### Reading passage

  2. Interesting stuff. I remember seeing KIA go all-in on its NBA sponsorship a few years ago, going as far as having an athlete jump one of its cars at the dunk competition, and thinking the firm was insane. It looks like there was a method to their madness, though they still have an uphill battle to establish a name synonymous with luxury. Maybe a “rich kids of Instagram” endorsement will be next?

  3. rohansuwarna · ·

    This is a great blog post! I really enjoyed reading this since I myself wondered if Lebron James would actually drive a Kia. This is certainly a dilemma many companies face. For example, Under Armour and Steph Curry also endured this scrutiny when Curry signed with the athletic wear company. A lot of people on Twitter and Facebook criticized Curry after the white “Curry Two – Low” dropped. However, this type of scrutiny is unavoidable for athletes in this country. Due to social media platforms, any action they take will be under the magnifying glass.

  4. skuchma215 · ·

    Interesting post. Sometimes companies can over-do their presence on social media, but when they do it right it can be really engaging. I personally started following Taco Bell and a lot of their tweets are quite funny (although I probably won’t start eating there). When companies can use humor to engage the market, I’m sure it has a significant effect. Obviously not all companies can do this, certain brands like Taco Bell can.

### Entries supplied
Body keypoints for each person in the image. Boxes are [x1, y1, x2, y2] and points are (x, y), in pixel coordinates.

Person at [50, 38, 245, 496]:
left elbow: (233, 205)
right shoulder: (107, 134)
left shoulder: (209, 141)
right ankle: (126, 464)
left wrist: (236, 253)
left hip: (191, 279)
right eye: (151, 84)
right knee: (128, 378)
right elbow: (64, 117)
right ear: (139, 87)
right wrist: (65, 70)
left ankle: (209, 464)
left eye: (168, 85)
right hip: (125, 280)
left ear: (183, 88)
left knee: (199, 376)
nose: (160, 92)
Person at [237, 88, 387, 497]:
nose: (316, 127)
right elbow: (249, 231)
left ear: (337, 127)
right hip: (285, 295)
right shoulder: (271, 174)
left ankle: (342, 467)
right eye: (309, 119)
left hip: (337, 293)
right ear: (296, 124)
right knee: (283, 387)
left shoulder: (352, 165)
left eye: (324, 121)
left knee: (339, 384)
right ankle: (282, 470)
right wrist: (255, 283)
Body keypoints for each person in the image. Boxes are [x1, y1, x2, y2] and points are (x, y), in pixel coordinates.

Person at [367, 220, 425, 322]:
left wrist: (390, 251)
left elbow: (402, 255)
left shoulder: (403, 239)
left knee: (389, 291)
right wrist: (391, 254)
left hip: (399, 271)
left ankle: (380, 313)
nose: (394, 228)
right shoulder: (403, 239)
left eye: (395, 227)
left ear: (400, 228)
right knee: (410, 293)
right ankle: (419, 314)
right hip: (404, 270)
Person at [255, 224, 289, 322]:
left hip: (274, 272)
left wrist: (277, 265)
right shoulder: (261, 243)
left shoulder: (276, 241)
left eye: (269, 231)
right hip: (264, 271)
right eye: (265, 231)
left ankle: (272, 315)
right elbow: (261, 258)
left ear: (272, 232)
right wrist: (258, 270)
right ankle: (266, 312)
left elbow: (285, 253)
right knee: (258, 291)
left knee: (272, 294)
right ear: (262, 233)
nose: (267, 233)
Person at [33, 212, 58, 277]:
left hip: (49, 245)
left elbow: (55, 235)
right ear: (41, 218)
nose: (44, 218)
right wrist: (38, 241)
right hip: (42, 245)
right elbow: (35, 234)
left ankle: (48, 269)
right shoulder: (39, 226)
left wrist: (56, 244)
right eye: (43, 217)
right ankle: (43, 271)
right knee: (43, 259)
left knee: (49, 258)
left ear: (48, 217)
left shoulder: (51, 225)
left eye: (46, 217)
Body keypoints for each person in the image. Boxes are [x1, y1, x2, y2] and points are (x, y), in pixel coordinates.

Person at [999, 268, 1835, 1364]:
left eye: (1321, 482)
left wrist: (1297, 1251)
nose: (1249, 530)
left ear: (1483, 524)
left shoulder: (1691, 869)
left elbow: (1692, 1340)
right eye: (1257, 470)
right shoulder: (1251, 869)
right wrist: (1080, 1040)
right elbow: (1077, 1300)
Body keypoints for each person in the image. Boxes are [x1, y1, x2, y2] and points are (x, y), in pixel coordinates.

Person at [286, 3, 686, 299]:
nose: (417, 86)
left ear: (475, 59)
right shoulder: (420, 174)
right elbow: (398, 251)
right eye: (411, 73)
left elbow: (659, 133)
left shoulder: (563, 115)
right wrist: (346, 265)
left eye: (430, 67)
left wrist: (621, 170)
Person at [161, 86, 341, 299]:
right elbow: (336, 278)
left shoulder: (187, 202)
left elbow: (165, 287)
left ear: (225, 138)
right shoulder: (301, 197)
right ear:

### Apply what you read
a) In the blog comments, after which shoe dropped did people on Twitter and Facebook criticize Steph Curry?
b) Explain why the blog comments say this kind of scrutiny is unavoidable for athletes.
The lines are separate material, unrelated to the blog comments.

### Responses in order
a) The white "Curry Two – Low."

b) Because of social media platforms, any action athletes take will be under the magnifying glass.